» INSTRUCTIONS FOR THE TASK
Quote word for word the lines beginning with the one that contains "locality: Taita Hill, K7, Taita-Taveta" and ending with the one that contains "locality: Johnston's Ranch, near", including both.

[Dataset items]
┏━━

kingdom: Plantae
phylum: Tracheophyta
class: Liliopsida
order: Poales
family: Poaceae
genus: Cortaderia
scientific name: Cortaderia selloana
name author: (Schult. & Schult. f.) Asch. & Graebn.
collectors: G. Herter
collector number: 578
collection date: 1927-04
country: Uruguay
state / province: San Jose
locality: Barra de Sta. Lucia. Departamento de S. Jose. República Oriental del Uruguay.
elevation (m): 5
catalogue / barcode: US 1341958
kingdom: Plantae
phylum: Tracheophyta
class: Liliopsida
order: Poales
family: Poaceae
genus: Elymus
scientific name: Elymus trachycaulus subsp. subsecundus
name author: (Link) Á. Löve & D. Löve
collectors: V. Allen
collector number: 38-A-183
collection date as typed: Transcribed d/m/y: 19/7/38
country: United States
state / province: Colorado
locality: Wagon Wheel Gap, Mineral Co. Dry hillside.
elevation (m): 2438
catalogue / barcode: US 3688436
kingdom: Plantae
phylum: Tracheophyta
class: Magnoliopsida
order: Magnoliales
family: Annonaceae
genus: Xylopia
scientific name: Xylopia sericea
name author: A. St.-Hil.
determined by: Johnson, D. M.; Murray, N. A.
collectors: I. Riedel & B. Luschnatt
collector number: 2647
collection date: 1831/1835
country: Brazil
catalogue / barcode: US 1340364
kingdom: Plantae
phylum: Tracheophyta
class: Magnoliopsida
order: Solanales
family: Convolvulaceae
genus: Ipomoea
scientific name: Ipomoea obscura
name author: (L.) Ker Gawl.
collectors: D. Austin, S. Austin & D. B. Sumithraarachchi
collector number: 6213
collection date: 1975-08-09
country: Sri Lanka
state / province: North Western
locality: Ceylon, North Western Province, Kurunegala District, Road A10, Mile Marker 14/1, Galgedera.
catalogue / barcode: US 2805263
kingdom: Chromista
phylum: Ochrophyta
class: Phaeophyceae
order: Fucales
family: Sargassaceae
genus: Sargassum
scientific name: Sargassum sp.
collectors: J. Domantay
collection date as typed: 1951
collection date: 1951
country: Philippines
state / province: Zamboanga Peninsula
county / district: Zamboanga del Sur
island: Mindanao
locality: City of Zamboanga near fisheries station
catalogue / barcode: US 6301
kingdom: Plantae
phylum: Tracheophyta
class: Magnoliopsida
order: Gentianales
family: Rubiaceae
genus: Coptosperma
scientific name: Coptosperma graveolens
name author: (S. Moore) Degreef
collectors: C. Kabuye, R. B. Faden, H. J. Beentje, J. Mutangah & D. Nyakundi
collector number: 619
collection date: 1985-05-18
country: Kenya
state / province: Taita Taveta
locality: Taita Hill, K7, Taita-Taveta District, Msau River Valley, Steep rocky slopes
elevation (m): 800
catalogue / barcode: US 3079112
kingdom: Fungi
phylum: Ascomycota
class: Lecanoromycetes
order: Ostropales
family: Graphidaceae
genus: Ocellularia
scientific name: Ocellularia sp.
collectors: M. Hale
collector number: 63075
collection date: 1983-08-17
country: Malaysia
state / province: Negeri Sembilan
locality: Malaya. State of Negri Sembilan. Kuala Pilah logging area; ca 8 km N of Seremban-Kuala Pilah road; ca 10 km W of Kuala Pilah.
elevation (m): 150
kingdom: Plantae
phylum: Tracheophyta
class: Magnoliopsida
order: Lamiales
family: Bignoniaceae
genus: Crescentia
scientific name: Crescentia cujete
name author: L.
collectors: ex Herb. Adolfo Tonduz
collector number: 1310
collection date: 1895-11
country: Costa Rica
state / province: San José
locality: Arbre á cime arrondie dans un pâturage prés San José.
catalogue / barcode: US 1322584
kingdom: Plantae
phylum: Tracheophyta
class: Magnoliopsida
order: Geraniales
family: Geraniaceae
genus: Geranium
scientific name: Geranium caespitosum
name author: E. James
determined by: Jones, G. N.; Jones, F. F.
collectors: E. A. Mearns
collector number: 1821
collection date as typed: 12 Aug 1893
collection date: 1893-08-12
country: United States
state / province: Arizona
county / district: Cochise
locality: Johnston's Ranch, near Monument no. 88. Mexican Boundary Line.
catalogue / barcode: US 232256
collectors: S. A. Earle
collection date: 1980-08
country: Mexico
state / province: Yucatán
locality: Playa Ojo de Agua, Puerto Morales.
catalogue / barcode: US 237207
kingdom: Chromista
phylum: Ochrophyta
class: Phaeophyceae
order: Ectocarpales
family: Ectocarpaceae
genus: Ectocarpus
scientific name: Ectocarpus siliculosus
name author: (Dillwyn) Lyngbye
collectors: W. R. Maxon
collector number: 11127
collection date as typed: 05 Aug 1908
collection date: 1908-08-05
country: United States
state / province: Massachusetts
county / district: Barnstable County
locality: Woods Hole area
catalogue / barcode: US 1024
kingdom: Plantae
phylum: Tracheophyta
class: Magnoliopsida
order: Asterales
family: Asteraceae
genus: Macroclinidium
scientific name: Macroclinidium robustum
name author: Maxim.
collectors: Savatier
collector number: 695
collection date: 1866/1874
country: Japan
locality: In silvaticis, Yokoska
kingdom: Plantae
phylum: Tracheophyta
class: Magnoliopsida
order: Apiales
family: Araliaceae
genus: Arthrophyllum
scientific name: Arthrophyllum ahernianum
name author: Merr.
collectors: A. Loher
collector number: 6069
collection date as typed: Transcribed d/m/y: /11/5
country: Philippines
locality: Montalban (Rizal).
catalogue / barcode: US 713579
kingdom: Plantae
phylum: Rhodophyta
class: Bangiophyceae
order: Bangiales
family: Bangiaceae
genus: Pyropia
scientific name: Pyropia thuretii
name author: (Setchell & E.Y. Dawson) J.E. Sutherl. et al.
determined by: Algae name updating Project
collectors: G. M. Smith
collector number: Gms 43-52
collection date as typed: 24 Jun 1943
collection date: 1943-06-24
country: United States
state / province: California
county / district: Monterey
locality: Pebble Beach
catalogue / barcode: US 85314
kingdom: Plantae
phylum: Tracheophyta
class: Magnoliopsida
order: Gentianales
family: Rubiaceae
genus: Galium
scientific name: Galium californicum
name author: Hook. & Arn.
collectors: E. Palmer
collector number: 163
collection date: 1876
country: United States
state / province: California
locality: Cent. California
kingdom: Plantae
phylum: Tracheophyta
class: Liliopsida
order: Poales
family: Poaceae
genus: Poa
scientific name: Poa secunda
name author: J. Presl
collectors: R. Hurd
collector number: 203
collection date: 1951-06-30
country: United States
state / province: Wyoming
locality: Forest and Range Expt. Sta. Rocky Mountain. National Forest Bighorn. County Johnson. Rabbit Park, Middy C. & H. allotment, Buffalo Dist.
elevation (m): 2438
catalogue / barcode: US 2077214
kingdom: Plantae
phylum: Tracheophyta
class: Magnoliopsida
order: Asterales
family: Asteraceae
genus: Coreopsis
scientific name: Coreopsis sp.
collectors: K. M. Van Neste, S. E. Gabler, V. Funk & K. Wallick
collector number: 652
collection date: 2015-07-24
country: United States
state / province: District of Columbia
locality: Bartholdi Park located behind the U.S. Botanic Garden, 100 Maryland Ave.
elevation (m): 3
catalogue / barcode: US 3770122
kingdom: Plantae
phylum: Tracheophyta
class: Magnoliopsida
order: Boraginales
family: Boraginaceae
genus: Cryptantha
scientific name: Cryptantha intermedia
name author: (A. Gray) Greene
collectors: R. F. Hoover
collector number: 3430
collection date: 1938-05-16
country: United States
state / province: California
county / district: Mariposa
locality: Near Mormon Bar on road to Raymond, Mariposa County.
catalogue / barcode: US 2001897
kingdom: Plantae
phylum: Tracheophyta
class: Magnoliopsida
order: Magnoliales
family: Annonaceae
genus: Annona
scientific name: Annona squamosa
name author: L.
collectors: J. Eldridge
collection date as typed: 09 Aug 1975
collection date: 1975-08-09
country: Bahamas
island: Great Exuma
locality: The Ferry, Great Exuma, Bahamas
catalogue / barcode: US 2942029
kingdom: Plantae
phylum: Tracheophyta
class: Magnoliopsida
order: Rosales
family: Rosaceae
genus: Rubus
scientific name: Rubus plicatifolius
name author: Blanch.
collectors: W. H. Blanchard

┗━━

» PROBLEM SOLUTION
locality: Taita Hill, K7, Taita-Taveta District, Msau River Valley, Steep rocky slopes
elevation (m): 800
catalogue / barcode: US 3079112
kingdom: Fungi
phylum: Ascomycota
class: Lecanoromycetes
order: Ostropales
family: Graphidaceae
genus: Ocellularia
scientific name: Ocellularia sp.
collectors: M. Hale
collector number: 63075
collection date: 1983-08-17
country: Malaysia
state / province: Negeri Sembilan
locality: Malaya. State of Negri Sembilan. Kuala Pilah logging area; ca 8 km N of Seremban-Kuala Pilah road; ca 10 km W of Kuala Pilah.
elevation (m): 150
kingdom: Plantae
phylum: Tracheophyta
class: Magnoliopsida
order: Lamiales
family: Bignoniaceae
genus: Crescentia
scientific name: Crescentia cujete
name author: L.
collectors: ex Herb. Adolfo Tonduz
collector number: 1310
collection date: 1895-11
country: Costa Rica
state / province: San José
locality: Arbre á cime arrondie dans un pâturage prés San José.
catalogue / barcode: US 1322584
kingdom: Plantae
phylum: Tracheophyta
class: Magnoliopsida
order: Geraniales
family: Geraniaceae
genus: Geranium
scientific name: Geranium caespitosum
name author: E. James
determined by: Jones, G. N.; Jones, F. F.
collectors: E. A. Mearns
collector number: 1821
collection date as typed: 12 Aug 1893
collection date: 1893-08-12
country: United States
state / province: Arizona
county / district: Cochise
locality: Johnston's Ranch, near Monument no. 88. Mexican Boundary Line.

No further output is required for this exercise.